PROVIDED DATA:

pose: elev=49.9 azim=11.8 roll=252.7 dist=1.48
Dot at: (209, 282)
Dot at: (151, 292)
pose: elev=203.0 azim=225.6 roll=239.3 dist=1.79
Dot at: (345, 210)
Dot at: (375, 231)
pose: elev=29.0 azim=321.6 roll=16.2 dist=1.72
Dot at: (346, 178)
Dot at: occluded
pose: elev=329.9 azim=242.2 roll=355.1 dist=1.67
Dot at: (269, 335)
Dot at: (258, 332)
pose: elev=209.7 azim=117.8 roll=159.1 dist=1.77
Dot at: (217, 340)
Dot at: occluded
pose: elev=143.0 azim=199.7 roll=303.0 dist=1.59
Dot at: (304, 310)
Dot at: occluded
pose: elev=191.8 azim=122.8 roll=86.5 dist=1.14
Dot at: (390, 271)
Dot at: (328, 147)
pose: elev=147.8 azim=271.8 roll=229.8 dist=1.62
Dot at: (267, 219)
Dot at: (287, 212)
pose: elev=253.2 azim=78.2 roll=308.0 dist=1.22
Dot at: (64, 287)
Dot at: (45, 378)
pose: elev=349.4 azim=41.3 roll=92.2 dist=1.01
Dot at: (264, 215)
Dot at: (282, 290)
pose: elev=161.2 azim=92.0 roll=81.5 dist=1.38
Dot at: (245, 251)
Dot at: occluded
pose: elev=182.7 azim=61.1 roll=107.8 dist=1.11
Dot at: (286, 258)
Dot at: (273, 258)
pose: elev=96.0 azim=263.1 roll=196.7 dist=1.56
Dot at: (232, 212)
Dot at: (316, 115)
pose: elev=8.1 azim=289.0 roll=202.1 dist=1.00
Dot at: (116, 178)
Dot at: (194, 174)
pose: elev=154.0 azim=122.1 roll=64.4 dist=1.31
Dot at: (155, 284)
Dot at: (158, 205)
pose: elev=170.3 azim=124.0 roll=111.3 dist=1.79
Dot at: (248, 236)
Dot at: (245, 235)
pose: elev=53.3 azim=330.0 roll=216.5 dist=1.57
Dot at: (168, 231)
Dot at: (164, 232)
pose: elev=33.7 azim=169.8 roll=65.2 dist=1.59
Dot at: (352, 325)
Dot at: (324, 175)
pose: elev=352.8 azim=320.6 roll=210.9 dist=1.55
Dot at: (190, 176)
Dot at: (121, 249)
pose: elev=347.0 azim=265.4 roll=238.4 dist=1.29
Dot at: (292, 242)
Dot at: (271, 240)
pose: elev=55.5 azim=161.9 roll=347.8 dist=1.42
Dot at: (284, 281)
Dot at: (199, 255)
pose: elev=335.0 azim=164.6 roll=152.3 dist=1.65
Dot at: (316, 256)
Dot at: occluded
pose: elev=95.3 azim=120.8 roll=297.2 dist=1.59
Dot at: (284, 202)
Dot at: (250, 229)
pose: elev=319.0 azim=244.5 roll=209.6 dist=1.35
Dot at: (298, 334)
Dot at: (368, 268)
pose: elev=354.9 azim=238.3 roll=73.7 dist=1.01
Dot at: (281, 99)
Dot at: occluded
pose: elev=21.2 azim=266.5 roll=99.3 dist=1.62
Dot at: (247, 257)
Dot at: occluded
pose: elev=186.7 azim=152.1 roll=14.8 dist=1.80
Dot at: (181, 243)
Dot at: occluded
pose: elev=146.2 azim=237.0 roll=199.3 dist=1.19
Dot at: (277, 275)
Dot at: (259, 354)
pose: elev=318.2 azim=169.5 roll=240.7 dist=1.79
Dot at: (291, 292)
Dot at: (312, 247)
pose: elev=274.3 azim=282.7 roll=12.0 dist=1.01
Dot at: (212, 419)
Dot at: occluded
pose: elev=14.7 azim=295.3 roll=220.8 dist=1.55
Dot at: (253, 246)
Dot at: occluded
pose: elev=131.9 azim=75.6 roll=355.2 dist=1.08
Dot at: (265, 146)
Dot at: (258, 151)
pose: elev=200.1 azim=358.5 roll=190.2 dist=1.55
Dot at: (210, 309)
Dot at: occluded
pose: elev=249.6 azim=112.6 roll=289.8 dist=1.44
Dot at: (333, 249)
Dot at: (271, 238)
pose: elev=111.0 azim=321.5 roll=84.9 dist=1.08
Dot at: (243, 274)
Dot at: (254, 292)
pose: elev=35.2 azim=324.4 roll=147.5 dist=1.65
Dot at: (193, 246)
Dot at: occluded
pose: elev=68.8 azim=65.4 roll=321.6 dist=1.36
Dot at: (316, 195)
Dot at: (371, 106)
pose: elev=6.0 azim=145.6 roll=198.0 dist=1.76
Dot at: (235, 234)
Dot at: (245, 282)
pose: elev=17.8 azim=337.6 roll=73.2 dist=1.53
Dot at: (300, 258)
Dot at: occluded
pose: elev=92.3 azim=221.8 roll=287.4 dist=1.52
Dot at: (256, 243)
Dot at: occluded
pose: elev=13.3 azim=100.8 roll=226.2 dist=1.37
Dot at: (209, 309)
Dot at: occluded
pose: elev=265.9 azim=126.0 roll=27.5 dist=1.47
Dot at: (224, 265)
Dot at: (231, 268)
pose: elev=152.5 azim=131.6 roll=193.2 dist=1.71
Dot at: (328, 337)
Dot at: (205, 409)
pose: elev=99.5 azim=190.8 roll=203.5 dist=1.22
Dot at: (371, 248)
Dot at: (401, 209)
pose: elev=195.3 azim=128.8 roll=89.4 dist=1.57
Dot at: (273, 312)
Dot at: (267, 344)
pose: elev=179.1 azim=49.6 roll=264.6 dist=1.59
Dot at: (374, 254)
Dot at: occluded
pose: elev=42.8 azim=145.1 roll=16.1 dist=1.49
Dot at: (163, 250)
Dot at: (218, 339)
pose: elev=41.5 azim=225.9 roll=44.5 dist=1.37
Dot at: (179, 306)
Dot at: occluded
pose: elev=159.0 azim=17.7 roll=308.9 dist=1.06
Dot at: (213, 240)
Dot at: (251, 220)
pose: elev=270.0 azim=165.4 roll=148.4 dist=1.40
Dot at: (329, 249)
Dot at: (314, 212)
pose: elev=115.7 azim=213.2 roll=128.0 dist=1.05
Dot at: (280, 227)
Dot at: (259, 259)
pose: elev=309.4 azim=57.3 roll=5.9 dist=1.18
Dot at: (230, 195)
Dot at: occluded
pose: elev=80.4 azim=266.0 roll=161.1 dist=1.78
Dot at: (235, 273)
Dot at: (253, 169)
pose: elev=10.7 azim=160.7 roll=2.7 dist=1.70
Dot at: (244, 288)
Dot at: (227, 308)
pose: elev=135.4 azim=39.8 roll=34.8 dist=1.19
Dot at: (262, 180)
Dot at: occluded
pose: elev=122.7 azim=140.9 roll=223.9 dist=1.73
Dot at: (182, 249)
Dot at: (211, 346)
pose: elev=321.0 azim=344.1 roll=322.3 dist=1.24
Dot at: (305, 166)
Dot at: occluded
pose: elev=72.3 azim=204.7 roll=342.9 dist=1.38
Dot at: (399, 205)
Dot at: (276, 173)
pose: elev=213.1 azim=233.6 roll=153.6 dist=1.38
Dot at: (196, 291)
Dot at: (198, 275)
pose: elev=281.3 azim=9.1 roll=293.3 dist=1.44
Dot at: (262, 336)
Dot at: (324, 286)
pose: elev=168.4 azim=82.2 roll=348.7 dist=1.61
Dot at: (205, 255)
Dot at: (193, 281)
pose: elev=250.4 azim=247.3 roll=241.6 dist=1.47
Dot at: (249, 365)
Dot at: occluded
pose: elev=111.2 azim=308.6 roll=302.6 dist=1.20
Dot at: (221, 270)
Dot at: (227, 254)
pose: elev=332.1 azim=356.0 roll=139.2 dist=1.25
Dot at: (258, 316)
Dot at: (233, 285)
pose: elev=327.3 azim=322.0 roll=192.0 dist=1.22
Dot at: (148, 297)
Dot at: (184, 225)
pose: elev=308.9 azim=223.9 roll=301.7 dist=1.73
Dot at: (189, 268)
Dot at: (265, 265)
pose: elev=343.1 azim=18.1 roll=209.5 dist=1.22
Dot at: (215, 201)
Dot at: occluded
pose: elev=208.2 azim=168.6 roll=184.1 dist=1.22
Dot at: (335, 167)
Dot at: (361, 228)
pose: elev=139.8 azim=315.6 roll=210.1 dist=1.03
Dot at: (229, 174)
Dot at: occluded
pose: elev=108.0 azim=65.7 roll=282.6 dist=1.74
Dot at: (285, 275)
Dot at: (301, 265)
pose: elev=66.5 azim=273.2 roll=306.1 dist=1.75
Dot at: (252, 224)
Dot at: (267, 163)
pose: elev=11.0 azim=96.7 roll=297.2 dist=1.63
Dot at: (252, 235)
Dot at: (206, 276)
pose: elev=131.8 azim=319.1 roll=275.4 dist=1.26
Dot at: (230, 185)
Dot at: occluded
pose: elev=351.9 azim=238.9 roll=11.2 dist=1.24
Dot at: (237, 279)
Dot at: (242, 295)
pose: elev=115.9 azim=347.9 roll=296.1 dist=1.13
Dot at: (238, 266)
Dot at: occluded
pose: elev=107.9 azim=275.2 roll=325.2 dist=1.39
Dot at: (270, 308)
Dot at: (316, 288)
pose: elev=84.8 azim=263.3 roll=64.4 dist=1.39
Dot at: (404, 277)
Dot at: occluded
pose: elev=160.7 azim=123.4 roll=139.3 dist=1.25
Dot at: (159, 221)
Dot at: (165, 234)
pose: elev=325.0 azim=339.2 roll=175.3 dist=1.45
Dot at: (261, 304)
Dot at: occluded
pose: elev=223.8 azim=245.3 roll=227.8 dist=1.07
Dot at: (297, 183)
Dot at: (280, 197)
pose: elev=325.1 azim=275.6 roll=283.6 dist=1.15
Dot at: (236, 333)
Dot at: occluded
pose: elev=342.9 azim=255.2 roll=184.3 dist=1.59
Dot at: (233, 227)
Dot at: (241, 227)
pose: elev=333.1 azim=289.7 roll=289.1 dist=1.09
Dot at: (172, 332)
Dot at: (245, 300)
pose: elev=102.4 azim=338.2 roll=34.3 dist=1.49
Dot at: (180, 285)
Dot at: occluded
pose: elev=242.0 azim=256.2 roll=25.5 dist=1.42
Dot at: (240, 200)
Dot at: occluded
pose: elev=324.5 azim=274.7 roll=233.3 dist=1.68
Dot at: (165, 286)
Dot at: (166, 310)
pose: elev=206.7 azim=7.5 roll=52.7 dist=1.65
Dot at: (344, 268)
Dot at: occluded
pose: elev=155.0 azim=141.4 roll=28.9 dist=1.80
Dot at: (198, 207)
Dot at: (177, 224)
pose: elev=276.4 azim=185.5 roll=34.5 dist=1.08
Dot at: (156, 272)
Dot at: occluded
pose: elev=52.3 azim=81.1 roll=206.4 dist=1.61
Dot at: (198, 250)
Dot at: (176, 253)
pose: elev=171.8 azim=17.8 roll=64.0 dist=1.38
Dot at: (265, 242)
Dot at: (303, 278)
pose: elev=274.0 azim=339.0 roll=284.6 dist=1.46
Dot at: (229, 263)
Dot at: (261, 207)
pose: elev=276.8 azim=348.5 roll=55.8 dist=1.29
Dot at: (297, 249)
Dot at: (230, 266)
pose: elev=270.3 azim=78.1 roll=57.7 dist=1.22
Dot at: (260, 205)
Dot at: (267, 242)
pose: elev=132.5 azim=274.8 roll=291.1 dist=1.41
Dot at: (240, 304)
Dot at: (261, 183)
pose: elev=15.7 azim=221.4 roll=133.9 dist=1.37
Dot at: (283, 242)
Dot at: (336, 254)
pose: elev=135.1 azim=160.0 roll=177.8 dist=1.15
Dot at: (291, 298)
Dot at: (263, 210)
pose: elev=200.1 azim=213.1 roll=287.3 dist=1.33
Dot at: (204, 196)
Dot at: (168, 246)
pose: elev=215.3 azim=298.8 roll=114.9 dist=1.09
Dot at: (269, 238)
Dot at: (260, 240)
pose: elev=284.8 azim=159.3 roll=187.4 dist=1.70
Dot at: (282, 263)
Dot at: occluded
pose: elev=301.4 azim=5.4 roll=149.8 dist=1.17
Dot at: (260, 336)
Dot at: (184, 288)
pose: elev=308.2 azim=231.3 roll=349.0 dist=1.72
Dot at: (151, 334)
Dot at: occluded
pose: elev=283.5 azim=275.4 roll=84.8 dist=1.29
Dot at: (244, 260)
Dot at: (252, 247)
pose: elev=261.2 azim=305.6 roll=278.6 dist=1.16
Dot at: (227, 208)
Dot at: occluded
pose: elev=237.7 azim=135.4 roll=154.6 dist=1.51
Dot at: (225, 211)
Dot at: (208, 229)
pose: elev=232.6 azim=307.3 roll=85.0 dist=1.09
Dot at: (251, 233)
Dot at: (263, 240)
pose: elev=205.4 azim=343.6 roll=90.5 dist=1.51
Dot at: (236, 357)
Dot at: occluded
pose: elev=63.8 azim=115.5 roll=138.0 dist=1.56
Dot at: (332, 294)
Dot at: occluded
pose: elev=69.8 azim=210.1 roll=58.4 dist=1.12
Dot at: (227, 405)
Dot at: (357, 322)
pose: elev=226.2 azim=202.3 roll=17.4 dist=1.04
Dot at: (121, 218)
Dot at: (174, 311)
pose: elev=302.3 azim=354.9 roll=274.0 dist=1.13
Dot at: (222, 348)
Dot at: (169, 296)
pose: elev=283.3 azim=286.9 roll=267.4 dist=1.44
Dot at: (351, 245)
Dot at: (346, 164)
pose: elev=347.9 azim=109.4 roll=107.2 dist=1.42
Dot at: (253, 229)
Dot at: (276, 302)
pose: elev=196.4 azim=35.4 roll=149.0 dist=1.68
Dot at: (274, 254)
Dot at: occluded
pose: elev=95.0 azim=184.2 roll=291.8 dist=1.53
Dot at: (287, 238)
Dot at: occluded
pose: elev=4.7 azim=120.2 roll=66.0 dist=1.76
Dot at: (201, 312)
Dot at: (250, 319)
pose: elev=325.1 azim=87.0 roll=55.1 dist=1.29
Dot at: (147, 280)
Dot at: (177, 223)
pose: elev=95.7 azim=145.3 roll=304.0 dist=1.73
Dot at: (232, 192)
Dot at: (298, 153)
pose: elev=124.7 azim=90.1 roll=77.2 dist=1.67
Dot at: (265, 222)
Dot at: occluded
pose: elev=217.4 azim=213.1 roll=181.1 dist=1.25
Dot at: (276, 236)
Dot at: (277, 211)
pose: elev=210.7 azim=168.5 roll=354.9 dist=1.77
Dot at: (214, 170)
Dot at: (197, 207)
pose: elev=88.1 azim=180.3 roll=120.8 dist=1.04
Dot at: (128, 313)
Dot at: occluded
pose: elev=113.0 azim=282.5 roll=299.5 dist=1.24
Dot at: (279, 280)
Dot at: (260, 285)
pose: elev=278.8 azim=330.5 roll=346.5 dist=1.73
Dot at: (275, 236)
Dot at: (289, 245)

TASK TO COMPLETE:
Return, word for word, the lines of the data from the one containing "pose: elev=124.7 azim=90.1" through the last line of the data, both ends included.

PROBLEM SOLUTION:
pose: elev=124.7 azim=90.1 roll=77.2 dist=1.67
Dot at: (265, 222)
Dot at: occluded
pose: elev=217.4 azim=213.1 roll=181.1 dist=1.25
Dot at: (276, 236)
Dot at: (277, 211)
pose: elev=210.7 azim=168.5 roll=354.9 dist=1.77
Dot at: (214, 170)
Dot at: (197, 207)
pose: elev=88.1 azim=180.3 roll=120.8 dist=1.04
Dot at: (128, 313)
Dot at: occluded
pose: elev=113.0 azim=282.5 roll=299.5 dist=1.24
Dot at: (279, 280)
Dot at: (260, 285)
pose: elev=278.8 azim=330.5 roll=346.5 dist=1.73
Dot at: (275, 236)
Dot at: (289, 245)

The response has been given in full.